Could you print the stretch of the mailing-list message on planning a large database, below, from "From: Jeff Davis" through "raw or flat)", word for word?

-- begin Text extract --

From: Jeff Davis <pgsql(at)j-davis(dot)com>
To: Alessandro Gagliardi <alessandro(at)path(dot)com>
Cc: pgsql-novice(at)postgresql(dot)org
Subject: Re: Planning a Large RDBMS
Date: 2012-06-17 06:56:22
Message-ID: 1339916182.15719.39.camel@jdavis (view raw or flat)
Thread:
Lists: pgsql-novice
On Fri, 2012-06-15 at 11:11 -0700, Alessandro Gagliardi wrote: 
> We've been using MongoDB for the past couple years and are talking
> about moving to a more traditional (i.e. stable) database system for
> OLTP. I've been using RDBMS for OLAP already, but the demands are
> somewhat different. But we figure, if Facebook can do it, we can. The
> expertise around here is more suited for MySQL, but I, for one, am
> fond of the features in Postgres that you can't find in MySQL. Our
> Mongo system is sharded across 11 logical nodes on Amazon's EC2. Our
> database is in the hundreds of gigabytes (i.e. too big for memory on
> one machine) and we can expect it to exceed a terabyte before too
> long. We have the distinct advantage of being able to plan this from
> the ground up. I've read a bit about partitioning and table spaces,
> but from what I can tell, those solutions still require the database
> to be hosted by a single machine which may not suffice for our
> purposes.

-- end Text extract --
-- begin Material provided --

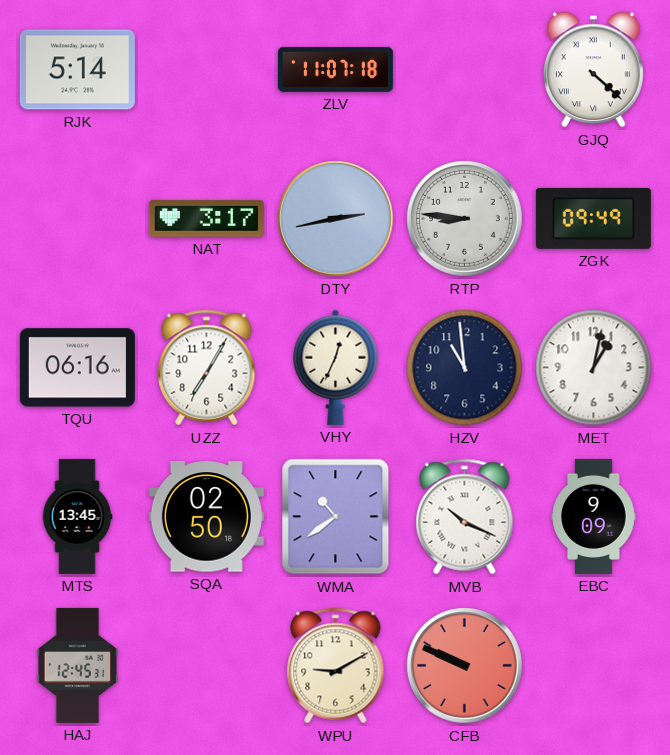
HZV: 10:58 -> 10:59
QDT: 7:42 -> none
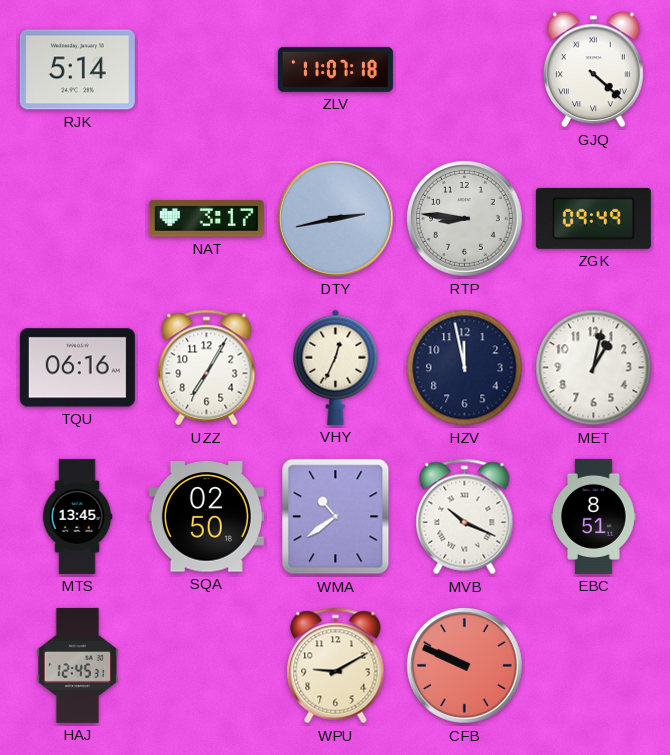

-- end Material provided --

# Answer to this exercise:
From: Jeff Davis <pgsql(at)j-davis(dot)com>
To: Alessandro Gagliardi <alessandro(at)path(dot)com>
Cc: pgsql-novice(at)postgresql(dot)org
Subject: Re: Planning a Large RDBMS
Date: 2012-06-17 06:56:22
Message-ID: 1339916182.15719.39.camel@jdavis (view raw or flat)